Partis des pauvres... Coran des pauvres... ça ne vous rappelle rien de ce que je vous disais il y a quelques jours. Vous croyez que je vais passer mon temps à me justifier derrière vous qui jouez les savants ? Je suis peut-être moins ignorant que vous le supposez. Bien sûr, si quand vous parlez d’islam à un Européen, vous prenez soin de ne le faire qu’avec quelqu’un qui ne s’est jamais penché sur la question, vous pouvez leur raconter n’importe quoi, comme vous pêtes en train de le faire avec d’autres. Mais voyez, ça ne marche pas toujours. « Subterfuge » - « tour de prestidigitation » - « manipulation » « apparitions d’anges sauveurs » amusez-vous tant que vous voudrez avec ces quolifichets métaphysiques. J’ai passé l’âge, et il y a très longtemps que je me suis engagé dans une autre voie.
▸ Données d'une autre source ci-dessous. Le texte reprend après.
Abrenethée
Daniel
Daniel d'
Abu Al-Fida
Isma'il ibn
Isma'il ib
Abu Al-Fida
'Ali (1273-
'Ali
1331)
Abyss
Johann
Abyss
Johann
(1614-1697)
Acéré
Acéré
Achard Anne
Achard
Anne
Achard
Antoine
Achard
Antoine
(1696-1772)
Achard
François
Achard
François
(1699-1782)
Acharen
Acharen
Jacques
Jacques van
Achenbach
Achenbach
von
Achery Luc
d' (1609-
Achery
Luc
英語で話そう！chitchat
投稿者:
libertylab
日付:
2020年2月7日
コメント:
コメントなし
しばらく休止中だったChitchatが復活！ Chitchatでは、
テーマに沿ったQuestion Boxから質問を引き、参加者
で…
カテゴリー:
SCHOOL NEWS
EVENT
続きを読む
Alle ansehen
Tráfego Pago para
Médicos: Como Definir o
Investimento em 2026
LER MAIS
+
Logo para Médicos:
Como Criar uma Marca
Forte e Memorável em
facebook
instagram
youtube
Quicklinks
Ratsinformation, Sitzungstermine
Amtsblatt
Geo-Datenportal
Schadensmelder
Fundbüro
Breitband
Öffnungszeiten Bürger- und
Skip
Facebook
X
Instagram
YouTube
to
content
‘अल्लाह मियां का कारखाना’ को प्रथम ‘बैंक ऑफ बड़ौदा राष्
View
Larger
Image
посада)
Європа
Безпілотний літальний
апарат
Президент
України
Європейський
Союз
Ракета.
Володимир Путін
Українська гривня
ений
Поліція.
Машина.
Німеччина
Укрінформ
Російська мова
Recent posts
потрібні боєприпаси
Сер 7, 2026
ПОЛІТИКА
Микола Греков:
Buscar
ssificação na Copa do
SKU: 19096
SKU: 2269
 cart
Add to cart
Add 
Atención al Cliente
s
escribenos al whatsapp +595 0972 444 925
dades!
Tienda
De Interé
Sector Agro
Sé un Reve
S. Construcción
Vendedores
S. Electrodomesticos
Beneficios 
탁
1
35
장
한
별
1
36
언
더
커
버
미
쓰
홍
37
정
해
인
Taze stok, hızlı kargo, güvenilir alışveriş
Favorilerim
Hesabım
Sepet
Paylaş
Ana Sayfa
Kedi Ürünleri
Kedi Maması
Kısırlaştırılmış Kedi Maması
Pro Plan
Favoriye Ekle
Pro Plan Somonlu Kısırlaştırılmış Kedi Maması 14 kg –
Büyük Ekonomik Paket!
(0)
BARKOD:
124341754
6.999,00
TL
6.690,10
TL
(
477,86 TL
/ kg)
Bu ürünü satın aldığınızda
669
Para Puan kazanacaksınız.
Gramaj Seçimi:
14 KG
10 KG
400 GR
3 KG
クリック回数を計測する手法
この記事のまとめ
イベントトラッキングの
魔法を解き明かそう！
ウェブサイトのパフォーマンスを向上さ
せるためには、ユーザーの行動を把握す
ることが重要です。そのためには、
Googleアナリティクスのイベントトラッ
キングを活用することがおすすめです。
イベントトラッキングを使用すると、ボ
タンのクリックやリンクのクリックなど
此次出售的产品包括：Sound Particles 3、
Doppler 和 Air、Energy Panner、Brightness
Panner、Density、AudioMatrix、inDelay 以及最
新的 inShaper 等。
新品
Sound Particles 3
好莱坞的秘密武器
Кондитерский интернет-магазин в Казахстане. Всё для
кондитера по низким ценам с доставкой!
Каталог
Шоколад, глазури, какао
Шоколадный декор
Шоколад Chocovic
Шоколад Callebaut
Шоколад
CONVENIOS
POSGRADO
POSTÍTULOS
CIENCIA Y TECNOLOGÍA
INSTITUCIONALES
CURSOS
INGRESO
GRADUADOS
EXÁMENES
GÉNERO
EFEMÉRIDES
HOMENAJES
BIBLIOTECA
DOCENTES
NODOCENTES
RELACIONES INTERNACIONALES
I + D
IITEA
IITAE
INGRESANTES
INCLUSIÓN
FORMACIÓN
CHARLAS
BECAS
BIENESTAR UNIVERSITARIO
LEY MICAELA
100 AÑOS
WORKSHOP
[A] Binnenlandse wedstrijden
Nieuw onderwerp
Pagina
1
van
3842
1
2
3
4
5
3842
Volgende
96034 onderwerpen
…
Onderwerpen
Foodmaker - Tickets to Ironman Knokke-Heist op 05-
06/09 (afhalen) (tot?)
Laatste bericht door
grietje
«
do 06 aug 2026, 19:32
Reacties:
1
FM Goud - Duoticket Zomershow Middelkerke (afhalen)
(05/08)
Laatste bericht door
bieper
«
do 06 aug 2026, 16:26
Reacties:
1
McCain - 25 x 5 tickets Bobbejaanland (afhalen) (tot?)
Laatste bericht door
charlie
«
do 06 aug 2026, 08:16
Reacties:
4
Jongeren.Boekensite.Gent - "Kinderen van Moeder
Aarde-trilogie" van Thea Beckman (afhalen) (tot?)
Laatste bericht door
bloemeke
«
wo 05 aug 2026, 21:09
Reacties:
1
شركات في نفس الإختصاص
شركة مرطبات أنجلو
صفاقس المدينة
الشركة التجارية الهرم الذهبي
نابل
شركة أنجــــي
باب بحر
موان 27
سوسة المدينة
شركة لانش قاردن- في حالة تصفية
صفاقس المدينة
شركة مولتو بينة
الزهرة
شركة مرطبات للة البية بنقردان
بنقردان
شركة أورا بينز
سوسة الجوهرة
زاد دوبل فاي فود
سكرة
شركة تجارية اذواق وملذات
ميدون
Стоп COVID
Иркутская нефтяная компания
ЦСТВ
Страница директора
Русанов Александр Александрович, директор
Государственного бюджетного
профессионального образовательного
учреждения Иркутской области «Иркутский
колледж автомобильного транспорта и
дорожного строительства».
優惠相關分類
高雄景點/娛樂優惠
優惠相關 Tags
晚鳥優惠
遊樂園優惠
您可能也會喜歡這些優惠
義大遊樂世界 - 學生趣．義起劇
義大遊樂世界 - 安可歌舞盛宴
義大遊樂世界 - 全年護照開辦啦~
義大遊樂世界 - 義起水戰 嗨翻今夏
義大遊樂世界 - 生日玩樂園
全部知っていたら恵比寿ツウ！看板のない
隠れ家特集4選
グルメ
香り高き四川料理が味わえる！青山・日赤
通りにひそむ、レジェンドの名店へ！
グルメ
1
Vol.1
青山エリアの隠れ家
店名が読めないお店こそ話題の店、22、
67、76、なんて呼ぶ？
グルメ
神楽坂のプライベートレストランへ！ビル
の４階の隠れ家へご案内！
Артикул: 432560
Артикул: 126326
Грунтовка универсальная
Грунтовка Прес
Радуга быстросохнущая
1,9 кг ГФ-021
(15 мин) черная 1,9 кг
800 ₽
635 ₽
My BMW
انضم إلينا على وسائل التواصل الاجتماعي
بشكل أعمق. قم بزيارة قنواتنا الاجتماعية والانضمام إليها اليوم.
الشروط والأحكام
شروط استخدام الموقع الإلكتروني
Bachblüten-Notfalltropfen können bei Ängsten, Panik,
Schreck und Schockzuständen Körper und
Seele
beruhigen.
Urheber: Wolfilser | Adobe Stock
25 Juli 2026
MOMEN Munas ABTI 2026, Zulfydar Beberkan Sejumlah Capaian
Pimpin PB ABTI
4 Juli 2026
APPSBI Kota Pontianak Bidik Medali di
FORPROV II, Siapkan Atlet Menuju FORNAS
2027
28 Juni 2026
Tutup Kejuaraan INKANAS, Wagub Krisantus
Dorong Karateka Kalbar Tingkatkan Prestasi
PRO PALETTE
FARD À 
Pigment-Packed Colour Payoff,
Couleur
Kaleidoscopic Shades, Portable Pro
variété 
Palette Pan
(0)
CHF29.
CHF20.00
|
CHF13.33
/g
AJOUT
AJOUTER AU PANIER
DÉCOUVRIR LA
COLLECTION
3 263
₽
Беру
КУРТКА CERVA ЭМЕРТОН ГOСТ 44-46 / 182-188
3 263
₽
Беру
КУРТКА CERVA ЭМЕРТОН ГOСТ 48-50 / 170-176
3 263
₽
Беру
Voilà donc pour vous remettre en face de votre « indigence ». Je crois donc que je vais vous planter là avec votre « savoir » qui me paraît un peu trop imbriqué dans une foi aveugle pour des textes trafiqués comme le sont tous les textes dits « sacrés ». Et dire que vous m’envoyez le Pentateuque à la figure comme pour me meurtrir. Mais mon pauvre monsieur si vous saviez ce que je me fous de la « pertinence » du Pentateuque, vous n’auriez pas commis cet impair de gamin dans la cour de récréation, qui dit « c’est toi qui l’a fait le premier »... Bof ! D’ailleurs ces « fameux » textes, quand ils ne sont pas trafiqués, commandent à un style de vie primitif, clanique, orgueilleux et privatif de liberté dont chaque homme, sur terre, mérite de se débarrasser au plus tôt. Entendre citer Adam, Enoch, Jacob ou Abraham au début du XXIème pour les donner en exemple à l’humanité me fait bouillir le sang devant la perpétuation de cette entreprise d’asservissement à des « castes supérieures » qui a si bien marché au fil des siècles. Je vous laisse donc naviguer dans ce monde primitif, qui proclame des vérités imbéciles et qui oblige les « gens de foi » à les triturer dans tous les sens pour tenter de les faire avaler à ceux qui s’accrochent encore à un bout de raison. D’ailleurs, vos fondus-enchaînés sur les prophètes de la Bible m’ont bien diverti. Mettre Abraham et Moïse dans un même sac n’a aucun sens, ni historique ni religieux. Parler de loi abrahamique est un non-sens, alors qu’il existe effectivement une loi mosaïque. Abraham est à l’origine d’une alliance, ce n’est pas un codificateur. Et pour ce qui est de son rapprochement avec Moïse, l’un était un nomade sémite, l’autre très certainement un artistocrate citadin égyptien qui s’est vu interdire l’entrée de la Terre Promise en raison de cette non-judéité. Mais vos rafistolages ne m’étonnent guère. A lire le Coran dans ses passages empruntés à la Bible, on reste effaré par le bricolage du copier-coller accompli par Mahomet.